When you open new accounts, use new Personal Identification Numbers (PINs) and passwords. Avoid using easily available information like your mother’s maiden name, your birth date, the last four digits of your Social Security number or your phone number, or a series of consecutive numbers.
If the identity thief has made charges or debits on your accounts, or on fraudulently opened accounts, ask the company for the forms t
o
dispute those transactions:
For charges and debits on existing accounts, ask the representative to send you the company’s fraud dispute forms. If the company doesn’t have special forms, use the sample letter to dispute the fraudulent charges or debits. In either case, write to the company at the address given for “billing inquiries,” NOT the address for sending your payments.
Once you have resolved your identity theft dispute with the company, ask for a letter stating that the company has closed the disputed accounts and has discharged the fraudulent debts. This letter is your best proof if errors relating to this account reappear on your credit report or you are contacted again about the fraudulent debt.
File a report with your local police or the police in the community where the identity theft took place.
Then, get a copy of the police report or at the very least, the number of the report.

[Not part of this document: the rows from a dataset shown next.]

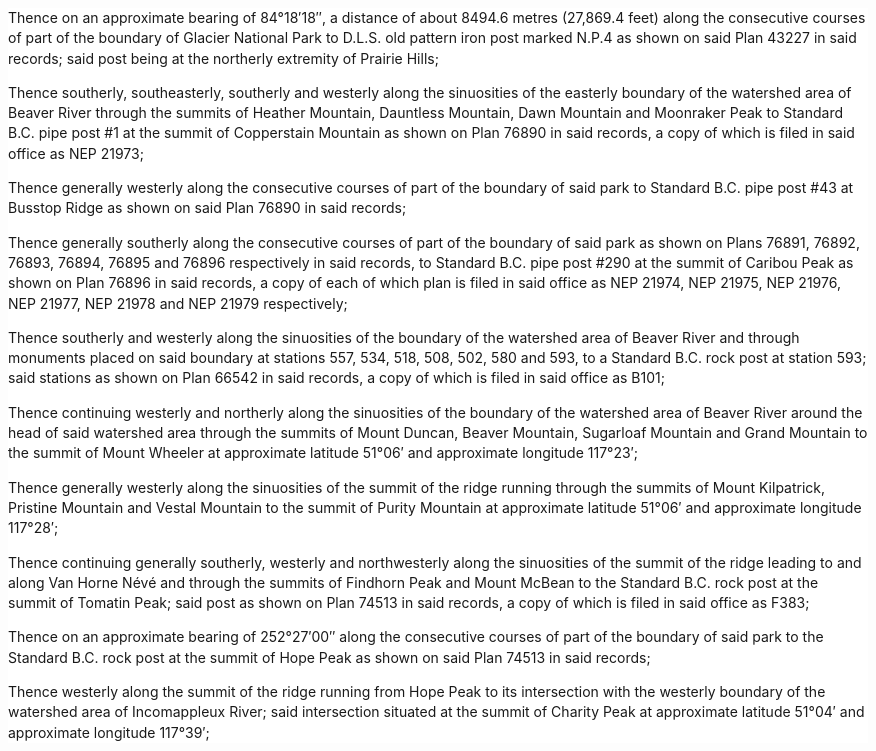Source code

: 

Thence on an approximate bearing of 84°18′18″, a distance of about 8494.6 metres (27,869.4 feet) along the consecutive courses of part of the boundary of Glacier National Park to D.L.S. old pattern iron post marked N.P.4 as shown on said Plan 43227 in said records; said post being at the northerly extremity of Prairie Hills;



Thence southerly, southeasterly, southerly and westerly along the sinuosities of the easterly boundary of the watershed area of Beaver River through the summits of Heather Mountain, Dauntless Mountain, Dawn Mountain and Moonraker Peak to Standard B.C. pipe post #1 at the summit of Copperstain Mountain as shown on Plan 76890 in said records, a copy of which is filed in said office as NEP 21973;



Thence generally westerly along the consecutive courses of part of the boundary of said park to Standard B.C. pipe post #43 at Busstop Ridge as shown on said Plan 76890 in said records;



Thence generally southerly along the consecutive courses of part of the boundary of said park as shown on Plans 76891, 76892, 76893, 76894, 76895 and 76896 respectively in said records, to Standard B.C. pipe post #290 at the summit of Caribou Peak as shown on Plan 76896 in said records, a copy of each of which plan is filed in said office as NEP 21974, NEP 21975, NEP 21976, NEP 21977, NEP 21978 and NEP 21979 respectively;



Thence southerly and westerly along the sinuosities of the boundary of the watershed area of Beaver River and through monuments placed on said boundary at stations 557, 534, 518, 508, 502, 580 and 593, to a Standard B.C. rock post at station 593; said stations as shown on Plan 66542 in said records, a copy of which is filed in said office as B101;



Thence continuing westerly and northerly along the sinuosities of the boundary of the watershed area of Beaver River around the head of said watershed area through the summits of Mount Duncan, Beaver Mountain, Sugarloaf Mountain and Grand Mountain to the summit of Mount Wheeler at approximate latitude 51°06′ and approximate longitude 117°23′;



Thence generally westerly along the sinuosities of the summit of the ridge running through the summits of Mount Kilpatrick, Pristine Mountain and Vestal Mountain to the summit of Purity Mountain at approximate latitude 51°06′ and approximate longitude 117°28′;



Thence continuing generally southerly, westerly and northwesterly along the sinuosities of the summit of the ridge leading to and along Van Horne Névé and through the summits of Findhorn Peak and Mount McBean to the Standard B.C. rock post at the summit of Tomatin Peak; said post as shown on Plan 74513 in said records, a copy of which is filed in said office as F383;



Thence on an approximate bearing of 252°27′00″ along the consecutive courses of part of the boundary of said park to the Standard B.C. rock post at the summit of Hope Peak as shown on said Plan 74513 in said records;



Thence westerly along the summit of the ridge running from Hope Peak to its intersection with the westerly boundary of the watershed area of Incomappleux River; said intersection situated at the summit of Charity Peak at approximate latitude 51°04′ and approximate longitude 117°39′;
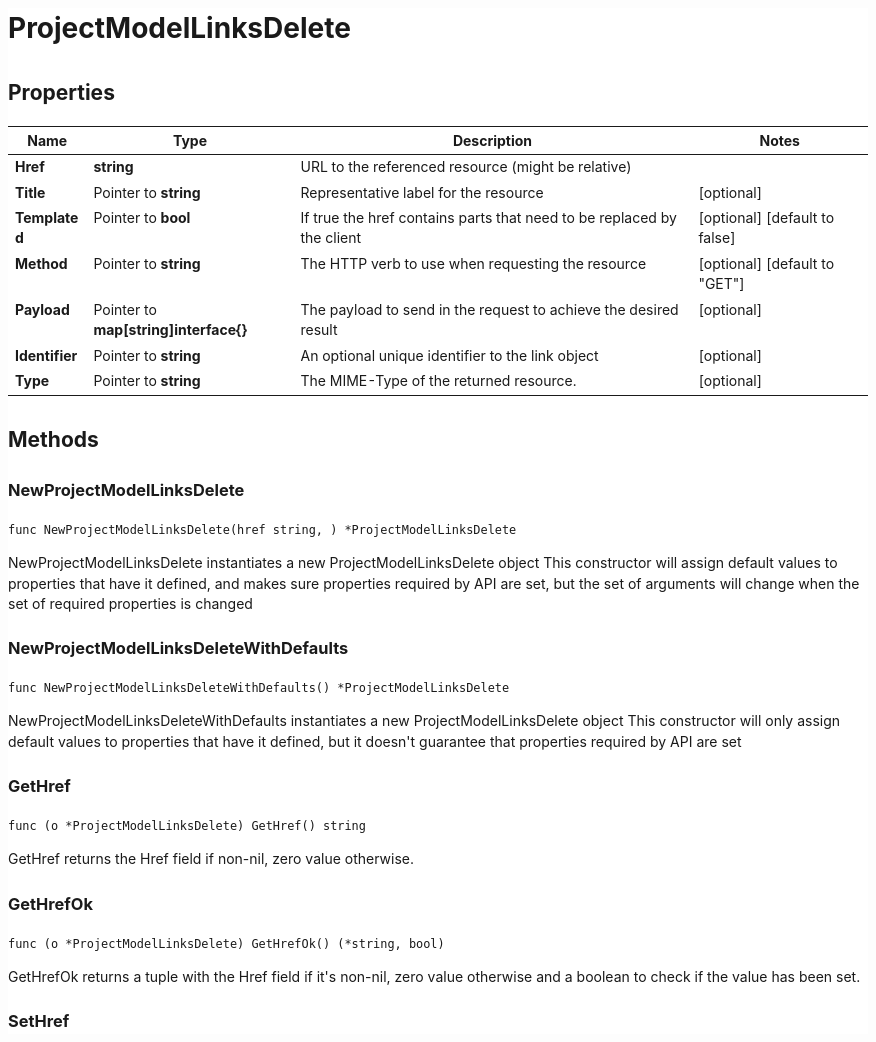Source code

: # ProjectModelLinksDelete

## Properties

Name | Type | Description | Notes
------------ | ------------- | ------------- | -------------
**Href** | **string** | URL to the referenced resource (might be relative) | 
**Title** | Pointer to **string** | Representative label for the resource | [optional] 
**Templated** | Pointer to **bool** | If true the href contains parts that need to be replaced by the client | [optional] [default to false]
**Method** | Pointer to **string** | The HTTP verb to use when requesting the resource | [optional] [default to "GET"]
**Payload** | Pointer to **map[string]interface{}** | The payload to send in the request to achieve the desired result | [optional] 
**Identifier** | Pointer to **string** | An optional unique identifier to the link object | [optional] 
**Type** | Pointer to **string** | The MIME-Type of the returned resource. | [optional] 

## Methods

### NewProjectModelLinksDelete

`func NewProjectModelLinksDelete(href string, ) *ProjectModelLinksDelete`

NewProjectModelLinksDelete instantiates a new ProjectModelLinksDelete object
This constructor will assign default values to properties that have it defined,
and makes sure properties required by API are set, but the set of arguments
will change when the set of required properties is changed

### NewProjectModelLinksDeleteWithDefaults

`func NewProjectModelLinksDeleteWithDefaults() *ProjectModelLinksDelete`

NewProjectModelLinksDeleteWithDefaults instantiates a new ProjectModelLinksDelete object
This constructor will only assign default values to properties that have it defined,
but it doesn't guarantee that properties required by API are set

### GetHref

`func (o *ProjectModelLinksDelete) GetHref() string`

GetHref returns the Href field if non-nil, zero value otherwise.

### GetHrefOk

`func (o *ProjectModelLinksDelete) GetHrefOk() (*string, bool)`

GetHrefOk returns a tuple with the Href field if it's non-nil, zero value otherwise
and a boolean to check if the value has been set.

### SetHref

It can help you deal with creditors who need proof of the crime. If the police are reluctant to take your report, ask to file a “Miscellaneous Incidents” report, or try another jurisdiction, like your state police. You also can check with your state Attorney General’s office to find out if state law requires the police to take reports for identity theft.
What do I do if the local police won’t take a report?
There are efforts at the federal, state and local level to ensure that local law enforcement agencies understand identity theft, its impact on victims, and the importance of taking a police report. However, we still hear that some departments are not taking reports. The following tips may help you to get a report if you’re having difficulties:
Furnish as much documentation as you can to prove your case. Debt collection letters, credit reports and other evidence of fraudulent activity can help demonstrate the seriousness of your case.
Be persistent if local authorities have told you that they can’t take a report. Stress the importance of a police report; many creditors require one to resolve your dispute. Remind them that consumer reporting companies will automatically block the fraudulent accounts and bad debts from appearing on your credit report, but only if you can give them a copy of the police report.
If you’re told that identity theft is not a crime under your state law, ask to file a Miscellaneous Incident Report instead.
If you can’t get the local police to take a report, try your county police. If that doesn’t work, try your state police.